Rowdy Tellez is another first baseman who is much younger (still 20) and with a little more upside at this point. Rowdy ramrodded his way through A-ball last year, hitting a combined .289/.347/.454 with 14 home runs (seven at each level) between Lansing and Dunedin before his season was cut short by a broken bone in his wrist. He played in the Arizona Fall League and impressed there as well, hitting .293/.352/.488 in 91 plate appearances. All of Rowdy’s value is in his bat and he’ll get a real chance to play in Double-A this year and his left-handed swing should match up well with environment at Northeast Delta Dental Stadium in New Hampshire.
Richard Urena is the final homegrown player to get the invite. Urena shot up the depth charts in 2015 thanks to solid defense, an improving right-handed swing and surprising power. He hit 16 home runs last year including a team-leading 15 in Lansing. The biggest hitch in his game is his inability to walk. If he can be more patient, you’ll see him move up quickly.
Of all of these players, none really has much of a chance to make the big leagues with Adams probably the best fit in case of an injury to Ryan Goins (in the early part of the season).
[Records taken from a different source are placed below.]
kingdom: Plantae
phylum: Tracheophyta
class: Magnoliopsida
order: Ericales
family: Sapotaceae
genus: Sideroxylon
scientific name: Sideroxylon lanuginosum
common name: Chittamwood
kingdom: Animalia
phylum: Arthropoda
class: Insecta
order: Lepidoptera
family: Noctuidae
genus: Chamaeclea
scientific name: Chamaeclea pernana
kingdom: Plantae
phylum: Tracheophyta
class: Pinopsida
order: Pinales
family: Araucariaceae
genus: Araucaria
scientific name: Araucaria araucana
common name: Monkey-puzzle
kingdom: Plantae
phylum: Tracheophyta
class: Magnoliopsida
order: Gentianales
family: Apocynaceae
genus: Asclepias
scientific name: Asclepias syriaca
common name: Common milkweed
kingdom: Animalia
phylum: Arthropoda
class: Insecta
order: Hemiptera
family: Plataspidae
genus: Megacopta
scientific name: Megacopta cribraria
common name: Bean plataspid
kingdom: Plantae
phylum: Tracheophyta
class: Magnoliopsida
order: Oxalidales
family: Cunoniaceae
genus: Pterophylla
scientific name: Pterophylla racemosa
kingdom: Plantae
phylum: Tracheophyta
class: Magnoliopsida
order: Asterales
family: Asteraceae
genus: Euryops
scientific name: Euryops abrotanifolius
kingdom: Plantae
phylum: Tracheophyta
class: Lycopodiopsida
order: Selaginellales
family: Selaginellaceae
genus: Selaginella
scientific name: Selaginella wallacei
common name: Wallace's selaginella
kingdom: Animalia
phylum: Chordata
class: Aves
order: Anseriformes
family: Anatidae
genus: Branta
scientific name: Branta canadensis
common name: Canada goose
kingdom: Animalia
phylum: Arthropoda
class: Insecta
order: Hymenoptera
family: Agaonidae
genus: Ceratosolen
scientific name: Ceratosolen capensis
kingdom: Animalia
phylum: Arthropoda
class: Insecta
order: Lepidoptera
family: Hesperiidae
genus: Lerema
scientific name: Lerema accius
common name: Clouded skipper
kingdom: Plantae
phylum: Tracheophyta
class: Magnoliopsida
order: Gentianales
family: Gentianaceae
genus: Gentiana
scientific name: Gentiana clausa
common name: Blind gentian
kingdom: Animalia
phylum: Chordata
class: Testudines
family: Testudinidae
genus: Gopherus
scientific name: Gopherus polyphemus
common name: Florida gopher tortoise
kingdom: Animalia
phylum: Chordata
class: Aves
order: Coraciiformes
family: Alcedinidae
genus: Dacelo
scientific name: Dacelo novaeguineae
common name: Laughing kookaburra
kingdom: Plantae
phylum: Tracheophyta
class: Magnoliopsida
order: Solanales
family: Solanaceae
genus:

Meir is probably more of a “let’s see if we can get something out of this guy” and Kotchman is a veteran who could step in in case of injury to one (or two) of the three players capable of playing the position in Toronto, but it’ll probably take two injuries to get him to the majors.
Of the younger guys, Burns is probably the closest, with the most time in Triple-A already while Berti is also close. Tellez has a ton of guys ahead of him on the depth chart and so does Dean (including Tellez). Urena is still a good couple of seasons away and the presence of Tulowitzki gives him a ton of time to get there.